When the Schur functor induces a triangle-equivalence between Gorenstein defect categories

Let $R$ be an Artin algebra and $e$ an idempotent of $R$. Assume that ${\rm Tor}_i^{eRe}(Re,G)=0$ for any $G\in{\rm GProj} eRe$ and $i$ sufficiently large.

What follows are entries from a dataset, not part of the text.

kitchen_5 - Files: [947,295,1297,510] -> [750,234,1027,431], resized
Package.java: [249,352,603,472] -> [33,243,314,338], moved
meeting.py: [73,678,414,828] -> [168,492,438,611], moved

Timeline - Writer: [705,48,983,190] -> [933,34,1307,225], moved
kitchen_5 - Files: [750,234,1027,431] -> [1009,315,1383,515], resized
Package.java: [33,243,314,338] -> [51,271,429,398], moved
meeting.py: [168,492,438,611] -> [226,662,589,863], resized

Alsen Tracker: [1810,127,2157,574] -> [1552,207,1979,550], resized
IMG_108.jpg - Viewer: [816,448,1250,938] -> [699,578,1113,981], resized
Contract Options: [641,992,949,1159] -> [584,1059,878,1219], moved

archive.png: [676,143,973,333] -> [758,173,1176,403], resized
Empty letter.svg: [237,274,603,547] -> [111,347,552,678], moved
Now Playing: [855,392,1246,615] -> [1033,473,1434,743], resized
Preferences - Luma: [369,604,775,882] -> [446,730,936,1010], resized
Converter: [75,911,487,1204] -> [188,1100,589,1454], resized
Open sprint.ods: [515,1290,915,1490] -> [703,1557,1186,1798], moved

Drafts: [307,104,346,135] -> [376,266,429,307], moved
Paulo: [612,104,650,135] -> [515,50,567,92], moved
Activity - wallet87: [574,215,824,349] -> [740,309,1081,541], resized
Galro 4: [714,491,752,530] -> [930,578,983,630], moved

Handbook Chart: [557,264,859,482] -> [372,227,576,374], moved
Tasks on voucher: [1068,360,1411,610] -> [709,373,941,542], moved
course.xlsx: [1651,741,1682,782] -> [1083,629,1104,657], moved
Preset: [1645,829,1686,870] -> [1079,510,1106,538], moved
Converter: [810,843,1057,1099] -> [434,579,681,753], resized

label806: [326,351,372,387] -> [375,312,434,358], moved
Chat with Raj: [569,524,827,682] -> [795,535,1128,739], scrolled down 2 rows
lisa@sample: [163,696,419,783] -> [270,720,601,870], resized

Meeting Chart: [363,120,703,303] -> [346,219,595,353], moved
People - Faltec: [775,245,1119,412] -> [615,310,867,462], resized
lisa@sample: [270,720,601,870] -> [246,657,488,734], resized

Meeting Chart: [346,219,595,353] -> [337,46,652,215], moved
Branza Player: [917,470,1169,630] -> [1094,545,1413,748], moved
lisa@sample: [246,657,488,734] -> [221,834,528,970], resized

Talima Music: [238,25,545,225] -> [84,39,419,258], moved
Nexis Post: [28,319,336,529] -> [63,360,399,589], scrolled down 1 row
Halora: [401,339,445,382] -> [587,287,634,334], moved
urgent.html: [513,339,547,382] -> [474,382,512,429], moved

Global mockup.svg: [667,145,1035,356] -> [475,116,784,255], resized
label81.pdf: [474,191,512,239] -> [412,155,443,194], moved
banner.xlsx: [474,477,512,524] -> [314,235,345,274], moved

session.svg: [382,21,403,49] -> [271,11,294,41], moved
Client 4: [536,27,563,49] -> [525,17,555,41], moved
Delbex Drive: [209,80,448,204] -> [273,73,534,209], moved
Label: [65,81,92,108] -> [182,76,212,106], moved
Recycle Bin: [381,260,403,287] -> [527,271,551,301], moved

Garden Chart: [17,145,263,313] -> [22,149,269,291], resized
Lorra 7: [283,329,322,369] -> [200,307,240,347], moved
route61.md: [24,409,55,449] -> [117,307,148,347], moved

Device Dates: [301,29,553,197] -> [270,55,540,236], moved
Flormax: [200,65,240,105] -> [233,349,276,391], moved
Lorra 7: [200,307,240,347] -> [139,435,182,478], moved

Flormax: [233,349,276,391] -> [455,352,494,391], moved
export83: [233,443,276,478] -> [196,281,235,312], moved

Necessary and sufficient conditions are given for the Schur functor $S_e$ to induce a triangle-equivalence $\mathbb{D}_{def}(R)\simeq\mathbb{D}_{def}(eRe)$. Combine this with a result of Psaroudakis-Skartsaterhagen-Solberg [29], we provide necessary and sufficient conditions for the singular equivalence $\mathbb{D}_{sg}(R)\simeq\mathbb{D}_{sg}(eRe)$ to restrict to a triangle-equivalence $\underline{{\rm GProj} R}\simeq\underline{{\rm GProj} eRe}$. Applying these to the triangular matrix algebra $T=\left( \begin{array}{cc} A & M \quad 0 & B \end{array} \right)$, corresponding results between candidate categories of $T$ and $A$ (resp. $B$) are obtained. As a consequence, we infer Gorensteinness and CM-freeness of $T$ from those of $A$ (resp. $B$). Some concrete examples are given to indicate one can realise the Gorenstein defect category of a triangular matrix algebra as the singularity category of one of its corner algabras.